_SOURCE EXTRACT:_
Tuesday, April 17, 2012

La Cueva del Oso

Sunset in La Cueva del Oso
Sunset in La Cueva del Oso

I never thought I would have this problem, too many tufas to choose from. I don't know what route I want to bolt next because the wall is loaded with beautiful tufas and stalactites. My dream has finally come true. I've been waiting to find a wall near Monterrey that is loaded with tufas and stalactites. La Cuava del Oso has surpassed anything I had hoped to find. With the main cave wall overhangs 70 feet and is about 120 long, it is more then I ever dreamed of bolting. This is because I don't think there are too many locations like this in the world, at least not reached in a 30 minute hike from a road.

Joel lowering off La Gripa 12c mid-route
Joel lowering off La Gripa 12c mid-route

It all happened with perfect timing. Norma my girlfriend of three and half years and I had just returned from a trip to China and Thailand. The night we returned the newest climbing flick was playing in Monterrey. Rodrigo whom I had climbed with before in El Salto told me about this new cave that they were going to explore that weekend. They had one photo on the internet and it looked amazing. I was psyched, but the Chinese cold I had was taking a hold of me and I had a really bad fever and could barely move the night before the cave exploration. In the morning feeling slightly better Norma and I managed to meet everyone to caravan to the cave.

Norma crushing a 5.10 in La Cueva del Oso
Norma crushing a 5.10 in La Cueva del Oso

With not much of a trail and a lingering fever the hike was brutal. The last section to the cave was a full bushwhack with 40 pounds of gear and a fever. We arrived. The main cave area. I was like a kid in a candy store. It's really OK to bolt where ever I want? I picked the biggest looking stalactites and started up the Bosch. The route La Gripa is the finished product. That day I bolted the first half and put an anchor in because it was such a steep fun 11d we thought many people will be happy to be able to climb to there. The rest of the route is around 12c. The trail to the climbs has improved tremendously this month and now is a quick 30 minute hike.

Joel on Chamaco Pendejo 11d.  Photo taken by Jonathon Gibbler
Joel on Chamaco Pendejo 11d. Photo taken by Jonathon Gibbler
Credit: Jonathon Gibbler

The month of April seems to be disappearing into La Cuava del Oso. We get back from bolting and climbing take a little rest and it's back to Montemorelos where the cave is. Chalo the local store owner surely thinks we are crazy. Every night we come down from the cave to charge our batteries and drink Tecate. The locals think we are crazy for being in the cave without guns for protection from the animals, let alone if they saw the crazy bat hanging style climbing we are doing out the cave.

_REQUIRED TASKS:_
• A. Reproduce a passage from the La Cueva del Oso climbing post word for word, starting at the words "The month of" and ending after "out the cave.".
• B. Write a continuation of the La Cueva del Oso climbing post, picking up after its final sentence.

_GIVEN ENTRIES:_
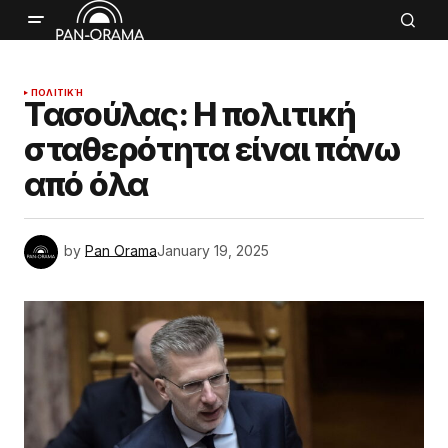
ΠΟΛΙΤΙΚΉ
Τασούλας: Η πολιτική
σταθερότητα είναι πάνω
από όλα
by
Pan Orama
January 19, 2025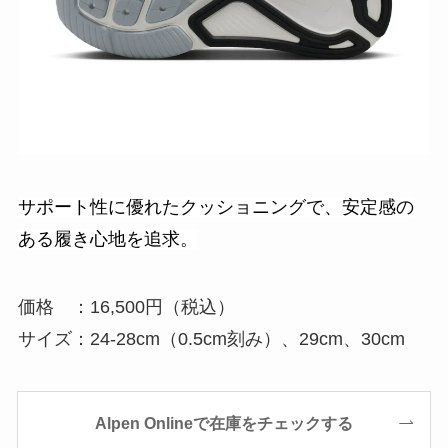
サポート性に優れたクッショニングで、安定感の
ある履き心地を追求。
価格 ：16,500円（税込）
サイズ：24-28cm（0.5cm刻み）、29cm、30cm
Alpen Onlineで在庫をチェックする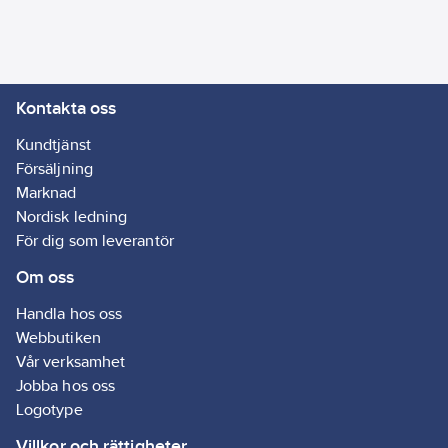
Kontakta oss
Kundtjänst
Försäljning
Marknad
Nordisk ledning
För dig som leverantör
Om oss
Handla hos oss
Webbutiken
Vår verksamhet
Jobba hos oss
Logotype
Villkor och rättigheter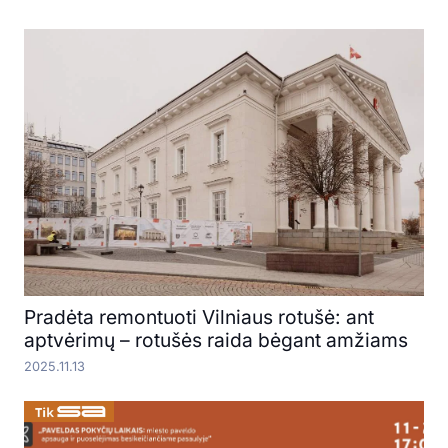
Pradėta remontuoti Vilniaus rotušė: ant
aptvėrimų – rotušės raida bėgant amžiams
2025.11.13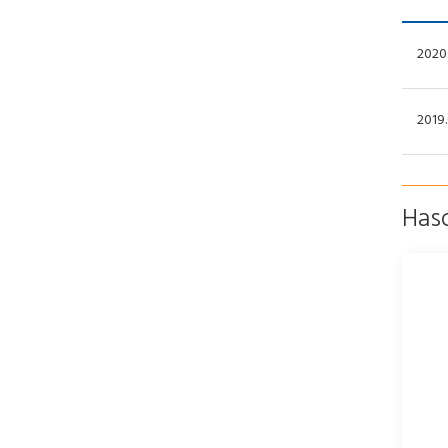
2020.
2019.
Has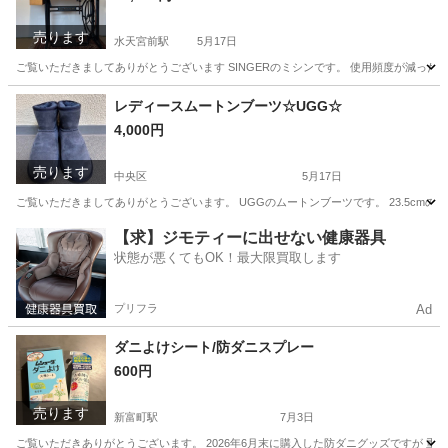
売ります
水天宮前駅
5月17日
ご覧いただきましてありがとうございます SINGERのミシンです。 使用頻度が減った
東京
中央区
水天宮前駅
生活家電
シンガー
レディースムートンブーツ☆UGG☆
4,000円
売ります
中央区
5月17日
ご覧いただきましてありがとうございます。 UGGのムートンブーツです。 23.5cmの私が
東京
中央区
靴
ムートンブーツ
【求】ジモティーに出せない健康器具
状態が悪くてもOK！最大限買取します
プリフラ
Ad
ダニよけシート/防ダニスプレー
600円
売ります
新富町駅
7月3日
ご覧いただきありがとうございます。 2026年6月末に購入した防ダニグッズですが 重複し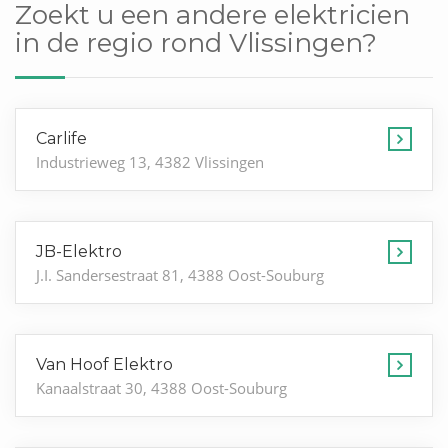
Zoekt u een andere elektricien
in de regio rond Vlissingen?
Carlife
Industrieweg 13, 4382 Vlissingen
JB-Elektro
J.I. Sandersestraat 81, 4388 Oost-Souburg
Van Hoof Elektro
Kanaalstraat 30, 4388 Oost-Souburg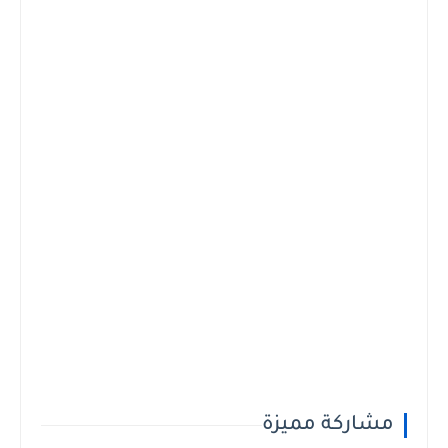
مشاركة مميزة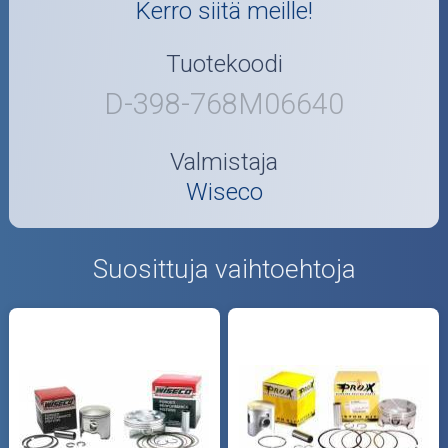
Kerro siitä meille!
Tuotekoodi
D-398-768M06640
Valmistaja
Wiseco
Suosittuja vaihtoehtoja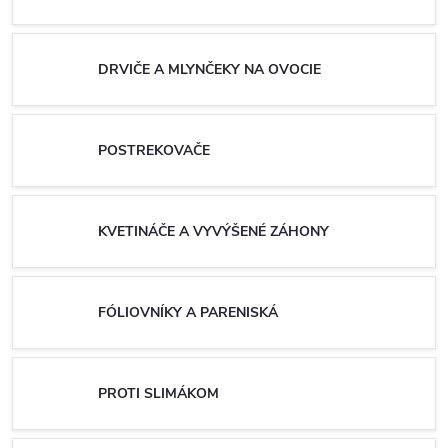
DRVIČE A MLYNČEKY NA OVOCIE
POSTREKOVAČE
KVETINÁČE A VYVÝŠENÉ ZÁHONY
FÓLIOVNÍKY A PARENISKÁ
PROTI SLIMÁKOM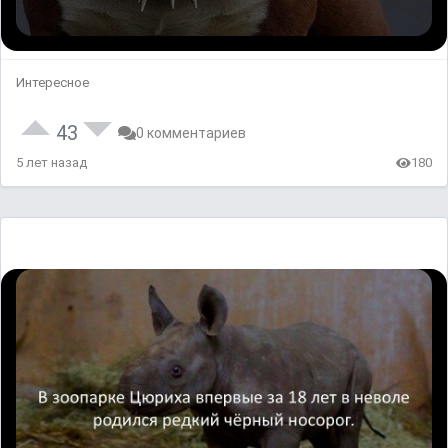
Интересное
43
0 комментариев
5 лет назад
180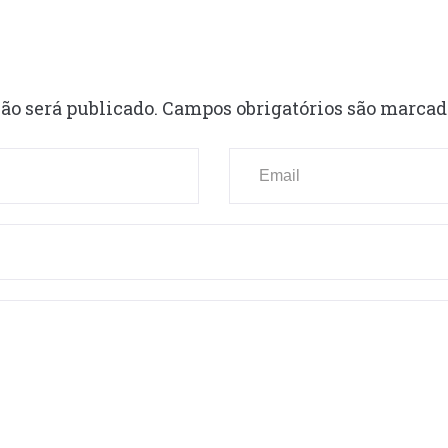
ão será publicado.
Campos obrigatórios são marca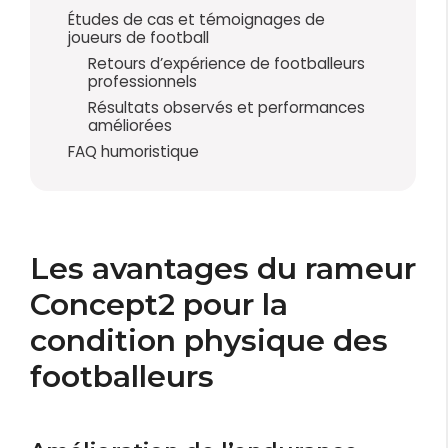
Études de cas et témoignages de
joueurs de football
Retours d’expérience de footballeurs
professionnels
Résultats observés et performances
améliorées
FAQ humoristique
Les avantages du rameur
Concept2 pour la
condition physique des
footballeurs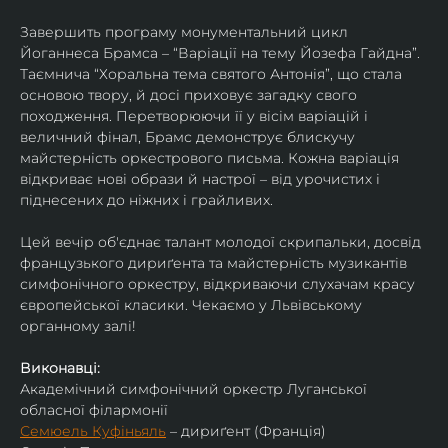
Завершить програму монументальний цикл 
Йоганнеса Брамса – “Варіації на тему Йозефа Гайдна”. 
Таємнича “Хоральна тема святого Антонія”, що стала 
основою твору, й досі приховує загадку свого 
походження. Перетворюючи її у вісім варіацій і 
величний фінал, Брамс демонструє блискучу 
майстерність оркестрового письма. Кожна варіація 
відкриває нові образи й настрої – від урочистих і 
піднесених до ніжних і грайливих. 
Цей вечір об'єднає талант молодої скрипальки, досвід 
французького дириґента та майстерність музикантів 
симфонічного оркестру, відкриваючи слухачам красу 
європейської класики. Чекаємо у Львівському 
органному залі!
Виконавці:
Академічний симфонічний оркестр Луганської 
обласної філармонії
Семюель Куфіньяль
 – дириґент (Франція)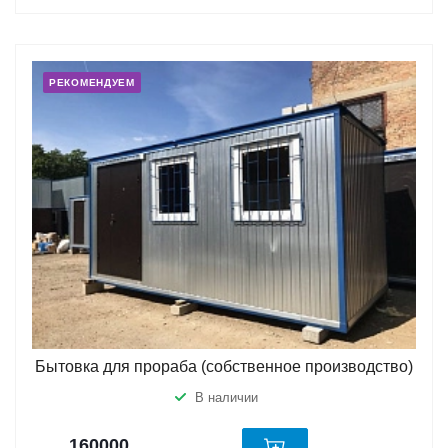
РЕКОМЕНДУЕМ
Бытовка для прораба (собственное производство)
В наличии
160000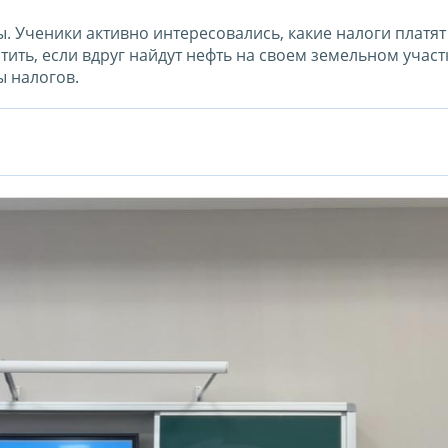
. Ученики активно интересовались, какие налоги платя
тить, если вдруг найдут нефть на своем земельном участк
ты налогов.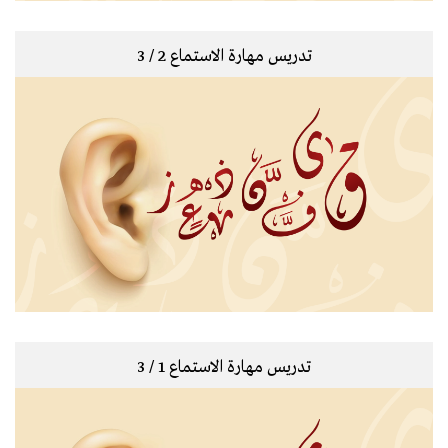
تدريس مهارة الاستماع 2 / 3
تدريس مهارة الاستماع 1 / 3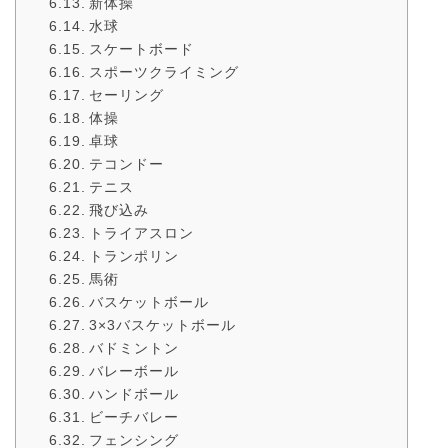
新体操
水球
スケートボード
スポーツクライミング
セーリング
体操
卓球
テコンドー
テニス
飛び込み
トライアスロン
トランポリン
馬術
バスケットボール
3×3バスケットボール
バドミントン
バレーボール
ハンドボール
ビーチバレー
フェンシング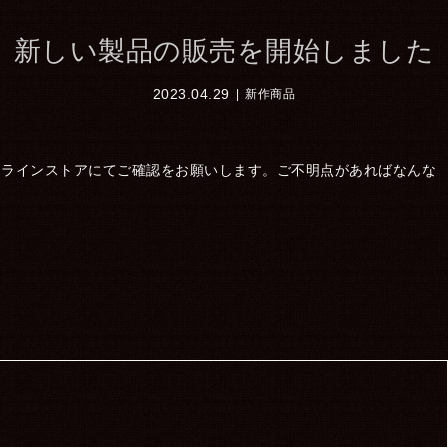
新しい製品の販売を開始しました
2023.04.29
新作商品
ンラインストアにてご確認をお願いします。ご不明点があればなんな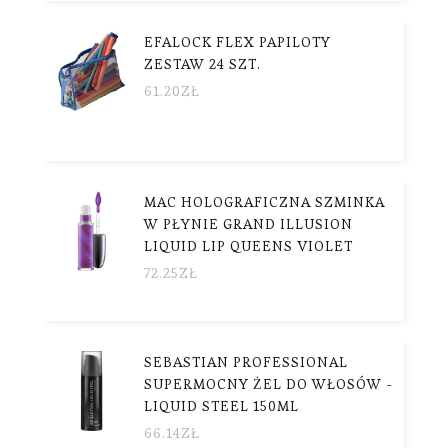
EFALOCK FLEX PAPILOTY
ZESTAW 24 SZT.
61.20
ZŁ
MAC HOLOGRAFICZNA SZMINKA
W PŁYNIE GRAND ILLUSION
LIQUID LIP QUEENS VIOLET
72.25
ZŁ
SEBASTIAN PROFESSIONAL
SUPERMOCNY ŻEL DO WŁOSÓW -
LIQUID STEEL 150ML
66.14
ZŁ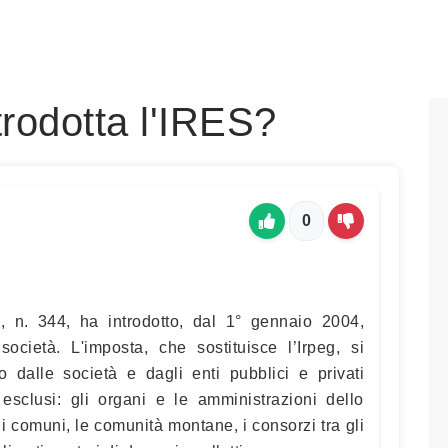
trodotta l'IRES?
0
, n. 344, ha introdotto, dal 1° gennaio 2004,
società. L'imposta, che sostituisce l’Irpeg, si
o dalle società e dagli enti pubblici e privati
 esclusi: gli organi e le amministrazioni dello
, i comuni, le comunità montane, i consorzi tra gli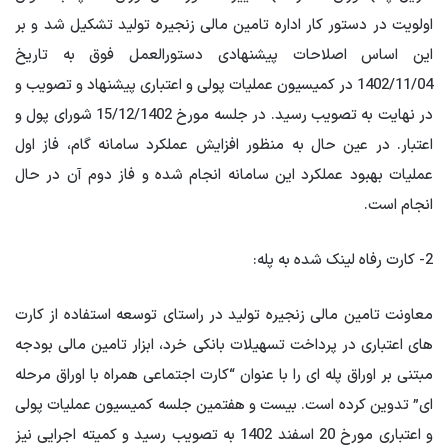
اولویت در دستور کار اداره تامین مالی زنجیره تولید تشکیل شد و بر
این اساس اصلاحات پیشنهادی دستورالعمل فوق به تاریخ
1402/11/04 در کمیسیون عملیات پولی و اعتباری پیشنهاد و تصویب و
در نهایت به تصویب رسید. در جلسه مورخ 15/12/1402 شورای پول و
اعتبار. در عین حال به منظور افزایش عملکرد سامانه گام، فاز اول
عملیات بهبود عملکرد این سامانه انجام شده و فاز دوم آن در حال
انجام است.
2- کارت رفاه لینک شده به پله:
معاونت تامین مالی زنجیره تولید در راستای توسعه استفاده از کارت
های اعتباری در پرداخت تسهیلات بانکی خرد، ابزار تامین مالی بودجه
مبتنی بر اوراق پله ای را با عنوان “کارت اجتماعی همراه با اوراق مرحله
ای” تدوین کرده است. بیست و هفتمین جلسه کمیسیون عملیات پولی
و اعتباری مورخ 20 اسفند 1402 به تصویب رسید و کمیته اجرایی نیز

_RESPONSES TO THE TASKS:_
• A.
The month of April seems to be disappearing into La Cuava del Oso. We get back from bolting and climbing take a little rest and it's back to Montemorelos where the cave is. Chalo the local store owner surely thinks we are crazy. Every night we come down from the cave to charge our batteries and drink Tecate. The locals think we are crazy for being in the cave without guns for protection from the animals, let alone if they saw the crazy bat hanging style climbing we are doing out the cave.

• B.
Dani on the first half of La Gripa 11d
Dani on the first half of La Gripa 11d

Right now there are 11 finished bolted routes from 5.10- to 5.12c. A few are still projects and haven't been climbed yet. There are many more routes to bolt and a whole other cave to bolt that has a shorter approach. The problem is too many tufas too little time. The humid climate in Montemorelos and the giant tufas definitely gives the place a Thailand like feel, but Tonsia doesn't have any routes this steep and this long! It's not too humid in the cave either, only in comparison to the surrounding areas. There are lots of trees which shade you on the hike up and the area has more of jungle feel to it then the more arid desert climbing destination of El Potrero two hours away. There is also a river to camp at along the road. The best part to me is it all faces north so you can climb all day anytime in the cave. There is the main cave area then a long steep tufa wall ending down by a camping area with another smaller cave.

Joel on La Gripa
Joel on La Gripa

I hope people come to enjoy this area in the future. There is so much potential here. Thanks to Hans, Rodrigo, and Tomas for discovering the cave, and to Chalo for letting us charge our batteries everyday. I hope our work in the cave sparks peoples stoke and they come and bolt more and more routes. I will be working full time soon guiding in Yosemite and won't be able live in the cave drilling holes. I have posted directions to the cave on my website:

The unexplored cave with a shorter but maybe more difficult approach. ...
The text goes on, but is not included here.